* _SUPPLIED PASSAGE_
━━━━━━━━━━━━━━━━

An effort to revive the conversation on the best way to fund public transit faces opposition from one of Valley Regional Transit’s funders: Ada County.
In January, the VRT board, which includes representatives from cities and counties in its service area, and other stakeholders, approved a plan to ask state lawmakers for taxing authority.
The change would allow transit agencies to ask voters to pass funding levies or bonds. That funding model could replace what currently comes from county and city coffers.
“The idea is to begin the discussion now, and hopefully by next year have it ripe enough that we can begin more active discussion on it,” said VRT CEO Elaine Clegg at the Jan. 5 VRT Board of Directors meeting this year.
Public transit in Idaho doesn’t receive state funding. Agencies rely on voluntary contributions from the communities they serve for most of their budget.
VRT’s current operational budget is about $30 million. Roughly half of that comes from local cities and Ada County, but Boise funds the lion’s share. Other revenue comes from federal grants, rider fares and advertising revenue.

━━━━━━━━━━━━━━━━

* _RECORDS SHOWN_
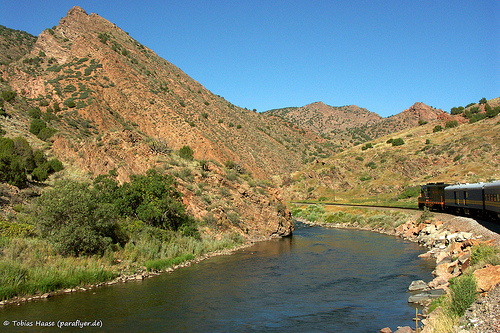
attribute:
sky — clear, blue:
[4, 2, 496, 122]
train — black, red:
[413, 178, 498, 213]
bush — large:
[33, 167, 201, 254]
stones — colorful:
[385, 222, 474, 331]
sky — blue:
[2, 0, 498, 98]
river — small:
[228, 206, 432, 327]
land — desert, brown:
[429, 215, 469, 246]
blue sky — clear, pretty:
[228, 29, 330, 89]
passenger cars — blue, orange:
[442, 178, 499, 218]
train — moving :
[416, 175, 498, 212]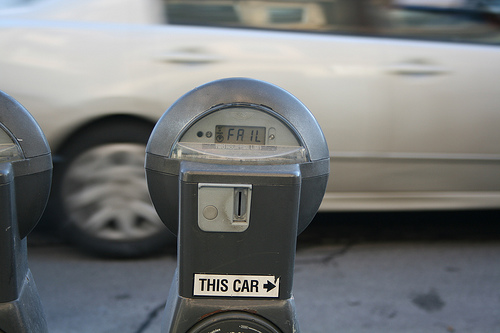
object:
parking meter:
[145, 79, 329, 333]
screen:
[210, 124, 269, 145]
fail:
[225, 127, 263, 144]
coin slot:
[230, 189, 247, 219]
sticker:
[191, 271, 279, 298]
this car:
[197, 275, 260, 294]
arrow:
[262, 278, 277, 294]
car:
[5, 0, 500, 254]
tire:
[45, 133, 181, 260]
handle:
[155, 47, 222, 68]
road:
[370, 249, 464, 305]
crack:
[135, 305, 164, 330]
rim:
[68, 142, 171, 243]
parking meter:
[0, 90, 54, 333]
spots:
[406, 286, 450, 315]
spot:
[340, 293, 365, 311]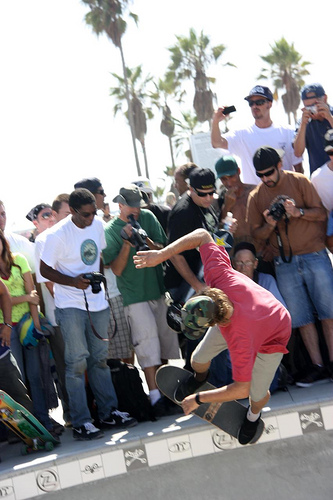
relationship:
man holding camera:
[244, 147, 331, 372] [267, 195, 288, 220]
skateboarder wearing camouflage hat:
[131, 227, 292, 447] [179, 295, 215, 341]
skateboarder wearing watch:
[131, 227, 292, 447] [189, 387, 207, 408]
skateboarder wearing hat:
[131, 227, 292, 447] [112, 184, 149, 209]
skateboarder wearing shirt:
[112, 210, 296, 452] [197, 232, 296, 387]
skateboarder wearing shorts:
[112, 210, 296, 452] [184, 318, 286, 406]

━━━━━━━━━━━━━━━━

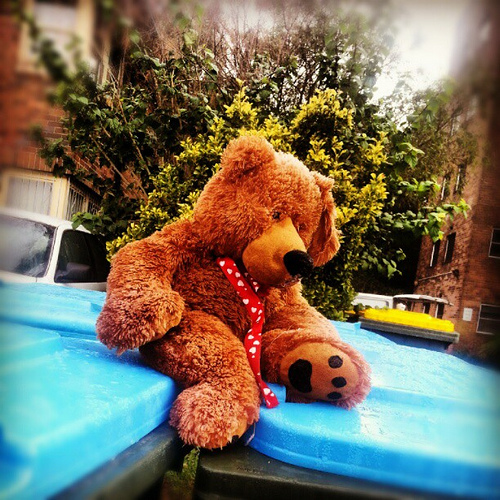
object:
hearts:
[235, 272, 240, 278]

━━━━━━━━━━━━━━━━

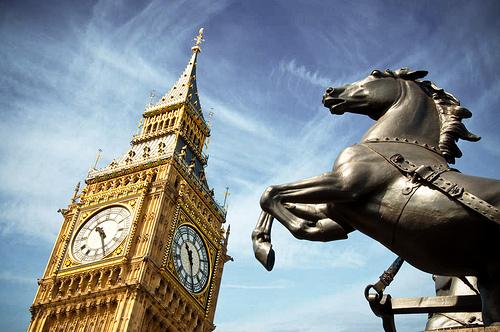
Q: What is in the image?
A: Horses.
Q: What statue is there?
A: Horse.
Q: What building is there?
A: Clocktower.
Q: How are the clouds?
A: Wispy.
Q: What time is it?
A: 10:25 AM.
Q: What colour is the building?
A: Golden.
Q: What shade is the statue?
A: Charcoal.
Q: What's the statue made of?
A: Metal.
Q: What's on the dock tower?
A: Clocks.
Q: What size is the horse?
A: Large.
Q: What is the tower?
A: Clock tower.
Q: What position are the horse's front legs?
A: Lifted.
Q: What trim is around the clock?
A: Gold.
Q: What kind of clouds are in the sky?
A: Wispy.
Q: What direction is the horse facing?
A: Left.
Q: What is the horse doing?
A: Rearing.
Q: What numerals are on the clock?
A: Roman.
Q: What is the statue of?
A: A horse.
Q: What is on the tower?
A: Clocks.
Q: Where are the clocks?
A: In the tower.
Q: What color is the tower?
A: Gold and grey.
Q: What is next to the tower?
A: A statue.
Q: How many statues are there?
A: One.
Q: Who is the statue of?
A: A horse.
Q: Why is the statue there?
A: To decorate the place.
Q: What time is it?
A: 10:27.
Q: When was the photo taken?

━━━━━━━━━━━━━━━━

* _REQUIREMENT A_
Retype the part of the transit funding article starting at "An effort to" and ending at "meeting this year.".
* _REQUIREMENT B_
According to the transit funding article, roughly how large is Valley Regional Transit's current operational budget?
* _REQUIREMENT C_
Carry on writing the transit funding article from the point where it stops.

* _EXPECTED ANSWER A_
An effort to revive the conversation on the best way to fund public transit faces opposition from one of Valley Regional Transit’s funders: Ada County.
In January, the VRT board, which includes representatives from cities and counties in its service area, and other stakeholders, approved a plan to ask state lawmakers for taxing authority.
The change would allow transit agencies to ask voters to pass funding levies or bonds. That funding model could replace what currently comes from county and city coffers.
“The idea is to begin the discussion now, and hopefully by next year have it ripe enough that we can begin more active discussion on it,” said VRT CEO Elaine Clegg at the Jan. 5 VRT Board of Directors meeting this year.

* _EXPECTED ANSWER B_
About $30 million.

* _EXPECTED ANSWER C_
Capital projects usually add another $5-$10 million to the budget, but this year that ballooned to nearly $40 million from one-time federal grants and carryover from the Main Street Station project in downtown Boise.
Clegg said they do the best they can with that funding, but, “we're not getting enough to provide the kind of service that we'd like to.”
Canyon County and many of its smaller cities have cut contributions to zero, and the city of Eagle reduced its contribution in 2024. Those cuts meant VRT had to reduce service. Overall ridership is down, but other service changes have led to more riders on certain routes, and on-demand ridership continues to increase.
“We have not been able to grow with growth,” Clegg said. ”Even as the valley has doubled population, we have about the same amount of services.”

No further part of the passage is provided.